Write Tensorflow applications with data location parameter

Running Tensorflow on top of HDFS, S3, and other under storages could require different configurations, making it difficult to manage and integrate Tensorflow applications with different under storages. Through Alluxio POSIX API, users only need to mount under storages to Alluxio once and mount the parent folder of those under storages that contain training data to the local filesystem. After the initial mounting, the data becomes immediately available through the Alluxio fuse mount point and can be transparently accessed in Tensorflow applications. If a Tensorflow application has the data location parameter set, we only need to pass the data location inside fuse mount point to the Tensorflow application without modifying it. This greatly simplifies the application development, which otherwise would require different integration setups and credential configurations for each under storage.

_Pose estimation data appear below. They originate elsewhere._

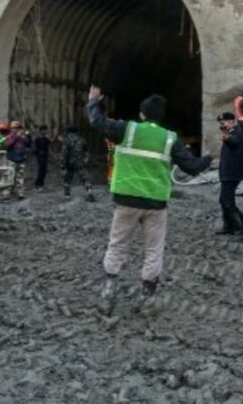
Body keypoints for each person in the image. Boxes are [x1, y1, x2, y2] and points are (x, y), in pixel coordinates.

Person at [87, 85, 211, 316]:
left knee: (117, 245)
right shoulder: (169, 138)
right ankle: (148, 300)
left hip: (126, 200)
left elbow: (97, 122)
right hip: (155, 203)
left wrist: (93, 101)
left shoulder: (127, 130)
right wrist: (209, 158)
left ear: (142, 114)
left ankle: (107, 295)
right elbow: (192, 167)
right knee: (153, 250)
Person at [216, 111, 243, 238]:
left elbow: (234, 142)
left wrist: (227, 137)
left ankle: (240, 227)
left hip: (232, 173)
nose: (223, 125)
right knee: (224, 200)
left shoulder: (237, 132)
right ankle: (228, 226)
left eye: (224, 123)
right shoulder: (232, 132)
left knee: (227, 201)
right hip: (227, 172)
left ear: (231, 121)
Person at [61, 125, 94, 201]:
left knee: (67, 180)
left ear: (68, 132)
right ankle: (89, 192)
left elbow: (64, 154)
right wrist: (86, 160)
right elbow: (87, 151)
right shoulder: (82, 140)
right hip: (80, 163)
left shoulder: (66, 141)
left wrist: (62, 166)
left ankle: (67, 196)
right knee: (85, 179)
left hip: (69, 164)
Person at [4, 121, 31, 200]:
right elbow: (7, 145)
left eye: (17, 128)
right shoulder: (9, 137)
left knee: (20, 178)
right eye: (14, 128)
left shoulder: (22, 137)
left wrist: (28, 136)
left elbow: (28, 144)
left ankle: (20, 194)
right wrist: (16, 137)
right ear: (11, 129)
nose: (15, 130)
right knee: (10, 177)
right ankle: (7, 194)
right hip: (12, 159)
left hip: (21, 159)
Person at [33, 124, 51, 190]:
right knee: (41, 170)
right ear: (41, 130)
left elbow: (49, 143)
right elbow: (34, 148)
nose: (45, 131)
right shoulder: (37, 138)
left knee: (44, 170)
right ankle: (37, 184)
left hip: (45, 156)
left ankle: (41, 184)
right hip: (40, 156)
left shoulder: (45, 138)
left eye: (46, 130)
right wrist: (40, 152)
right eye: (44, 130)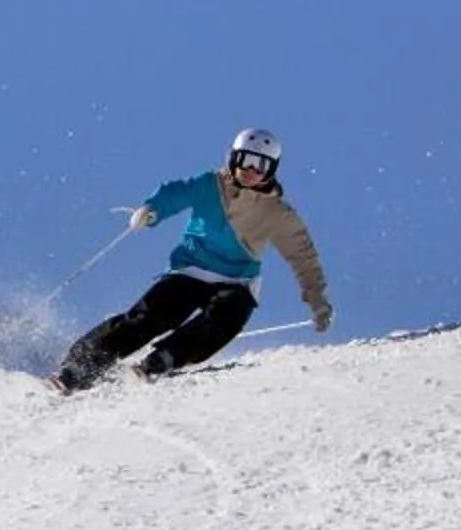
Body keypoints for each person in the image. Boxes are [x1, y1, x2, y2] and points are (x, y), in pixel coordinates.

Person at [51, 128, 333, 391]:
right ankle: (77, 368)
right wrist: (152, 211)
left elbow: (303, 256)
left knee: (227, 315)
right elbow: (176, 192)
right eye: (245, 160)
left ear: (271, 171)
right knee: (149, 316)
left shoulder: (278, 213)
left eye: (261, 165)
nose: (250, 170)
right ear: (233, 158)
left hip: (237, 281)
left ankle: (164, 359)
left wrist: (317, 299)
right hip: (190, 272)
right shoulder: (209, 185)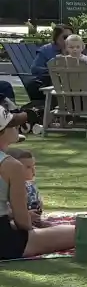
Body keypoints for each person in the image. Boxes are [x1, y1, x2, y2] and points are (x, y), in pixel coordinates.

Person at [0, 107, 74, 258]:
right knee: (78, 233)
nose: (16, 127)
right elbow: (23, 223)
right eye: (12, 125)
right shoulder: (11, 165)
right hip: (4, 242)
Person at [3, 145, 45, 226]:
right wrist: (24, 215)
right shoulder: (5, 188)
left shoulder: (30, 186)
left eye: (34, 166)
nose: (33, 170)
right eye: (28, 167)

Co-locating Tensorflow with Alluxio worker

By co-locating Tensorflow applications with Alluxio worker, Alluxio caches the remote data locally for future access, providing data locality. Without Alluxio, slow remote storage may result in bottleneck on I/O and leave GPU resources underutilized. When concurrently writing or reading big files, Alluxio POSIX API can provide significantly better performance when running on Alluxio worker node. Setting up a worker node with memory space to host all the training data can allow the Alluxio POSIX API to provide nearly 2X performance improvement.

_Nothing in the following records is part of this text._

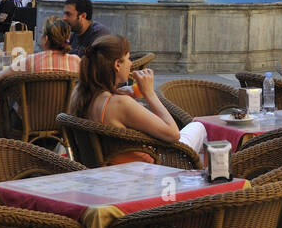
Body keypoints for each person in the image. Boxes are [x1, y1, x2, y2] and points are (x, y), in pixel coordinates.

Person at [69, 35, 205, 155]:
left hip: (108, 167)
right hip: (150, 168)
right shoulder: (120, 104)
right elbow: (173, 134)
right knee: (199, 127)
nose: (131, 63)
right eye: (128, 58)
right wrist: (149, 93)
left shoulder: (79, 93)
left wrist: (120, 92)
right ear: (117, 64)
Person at [0, 17, 79, 82]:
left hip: (32, 106)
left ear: (46, 39)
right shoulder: (76, 61)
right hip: (66, 106)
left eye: (42, 33)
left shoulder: (31, 60)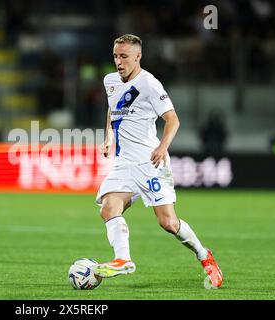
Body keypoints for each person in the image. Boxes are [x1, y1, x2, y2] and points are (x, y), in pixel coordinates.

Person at [92, 34, 223, 288]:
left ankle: (204, 255)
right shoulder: (110, 81)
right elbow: (112, 107)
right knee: (108, 208)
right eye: (115, 56)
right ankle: (122, 259)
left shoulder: (149, 84)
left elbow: (173, 120)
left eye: (124, 57)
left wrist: (163, 146)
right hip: (125, 163)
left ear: (138, 56)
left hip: (151, 162)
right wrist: (108, 137)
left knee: (168, 223)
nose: (118, 62)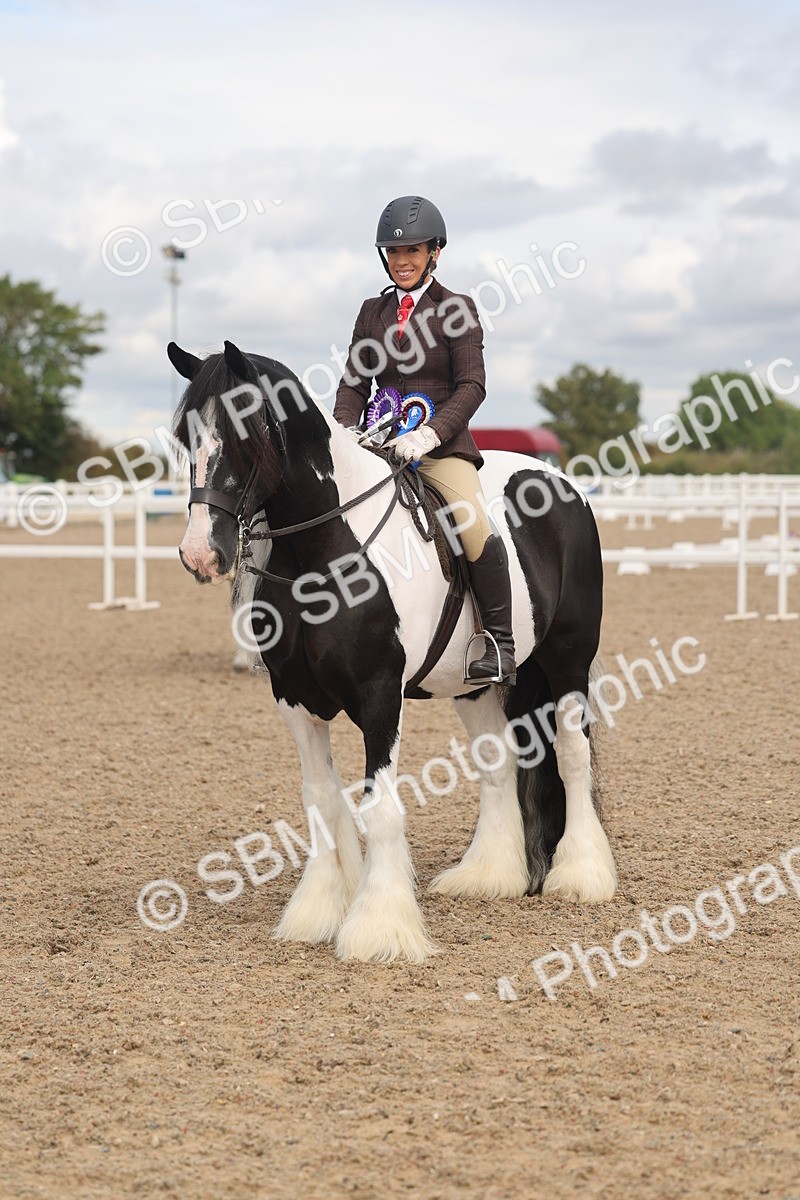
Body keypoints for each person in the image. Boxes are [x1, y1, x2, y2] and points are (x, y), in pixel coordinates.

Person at [333, 195, 516, 683]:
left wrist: (430, 433)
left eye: (413, 251)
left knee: (473, 524)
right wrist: (345, 430)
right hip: (377, 447)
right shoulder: (372, 312)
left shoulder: (457, 308)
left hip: (439, 450)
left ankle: (499, 642)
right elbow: (355, 382)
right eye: (394, 253)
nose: (403, 261)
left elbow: (472, 385)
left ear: (436, 252)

Configure Alluxio write type and read type

Many Tensorflow applications generate a lot of small intermediate files during their workflow. Those intermediate files are only useful for a short time and do not need to be persisted to under storages. If we directly link Tensorflow with remote storages, all files (regardless of the type - data files, intermediate files, results, etc.) will be written to and persisted in the remote storage. With Alluxio – a cache layer between the Tensorflow applications and remote storage, users can reduce unneeded remote persistent work and speed up the write/read time.

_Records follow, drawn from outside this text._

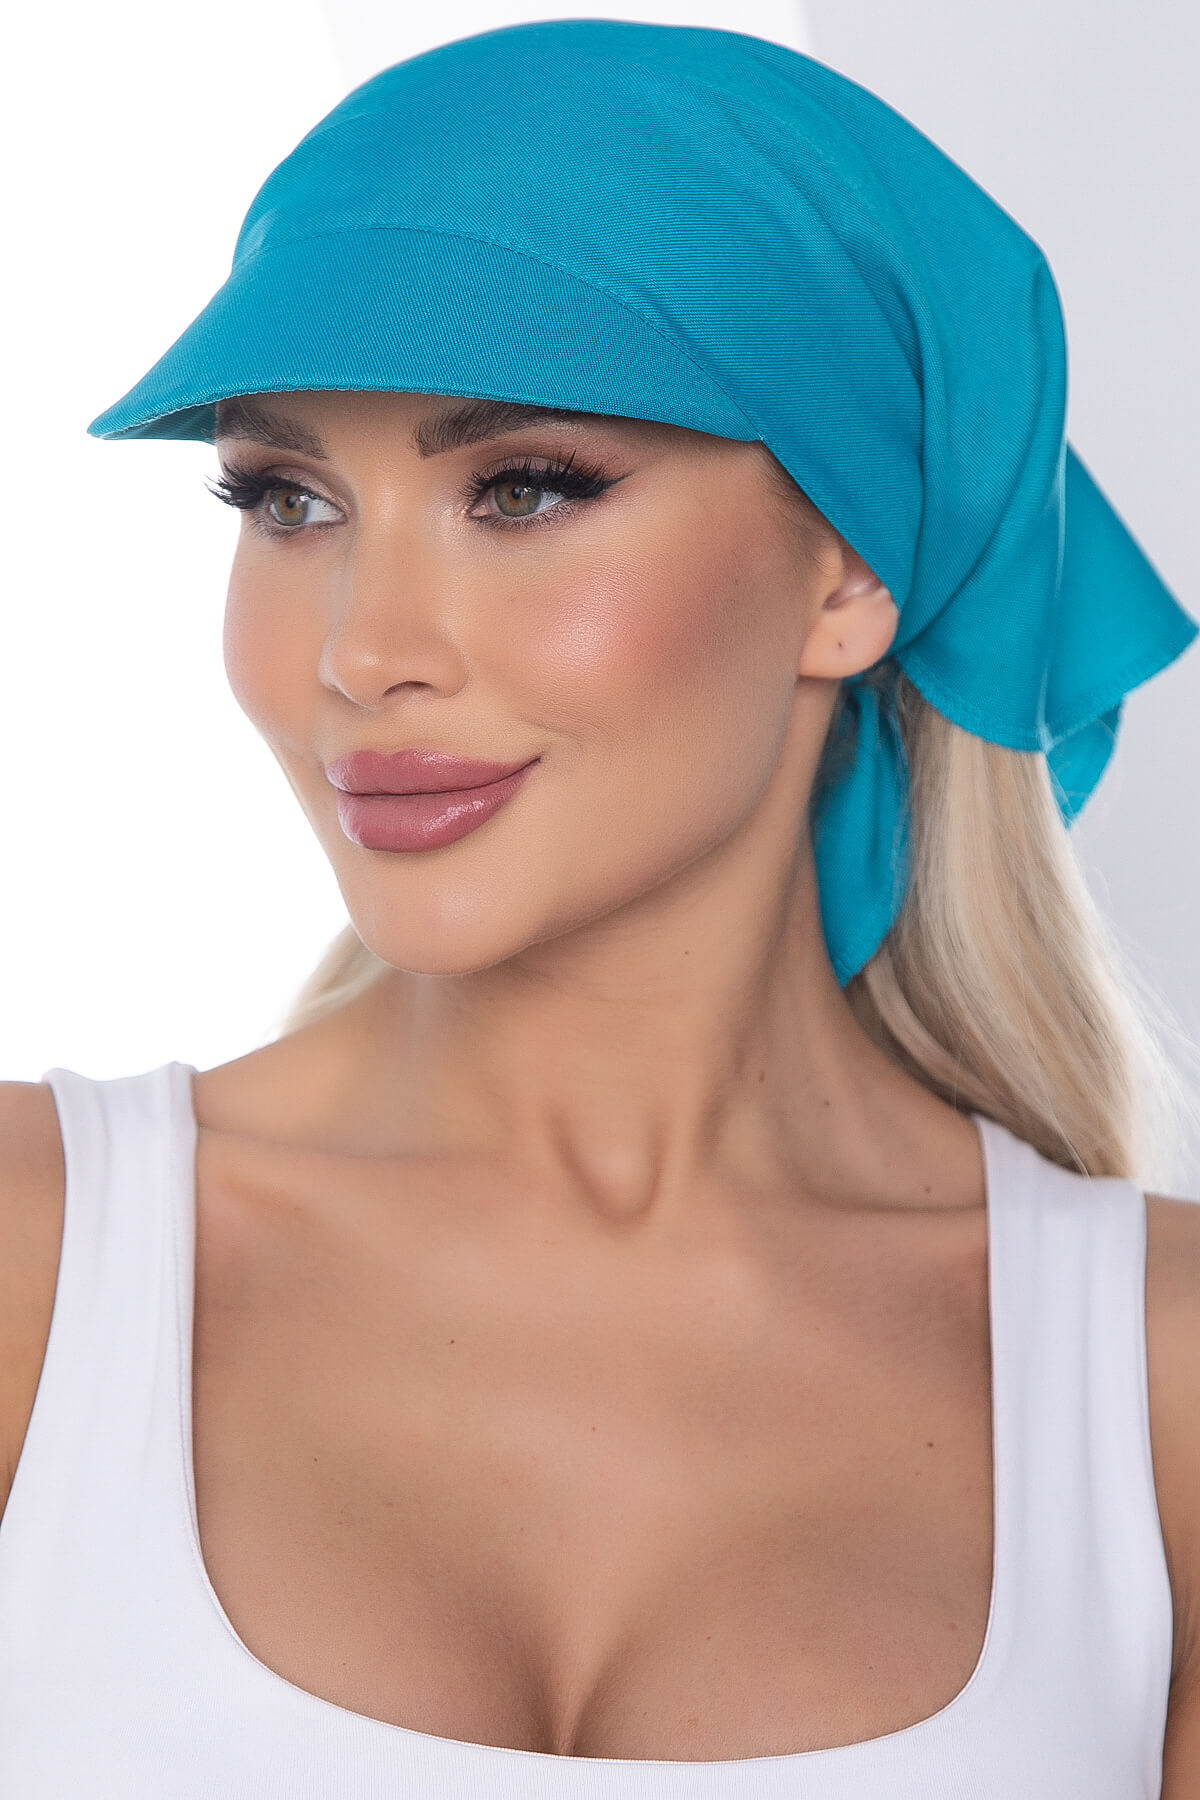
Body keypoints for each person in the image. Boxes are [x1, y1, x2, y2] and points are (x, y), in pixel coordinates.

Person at [1, 17, 1198, 1794]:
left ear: (850, 571)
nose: (361, 654)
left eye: (522, 488)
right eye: (288, 499)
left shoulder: (1161, 1395)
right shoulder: (37, 1264)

With alluxio.user.file.writetype.default set to MUST_CACHE, we can write to the top tier (usually it is the memory tier) of Alluxio worker storage. With alluxio.user.file.readtype.default set to CACHE_PROMOTE, we can cache the read data in Alluxio for future access. This will accelerate our Tensorflow workflow by writing to and reading from memory. If the remote storages are cloud storages like S3, the advantages will be more obvious.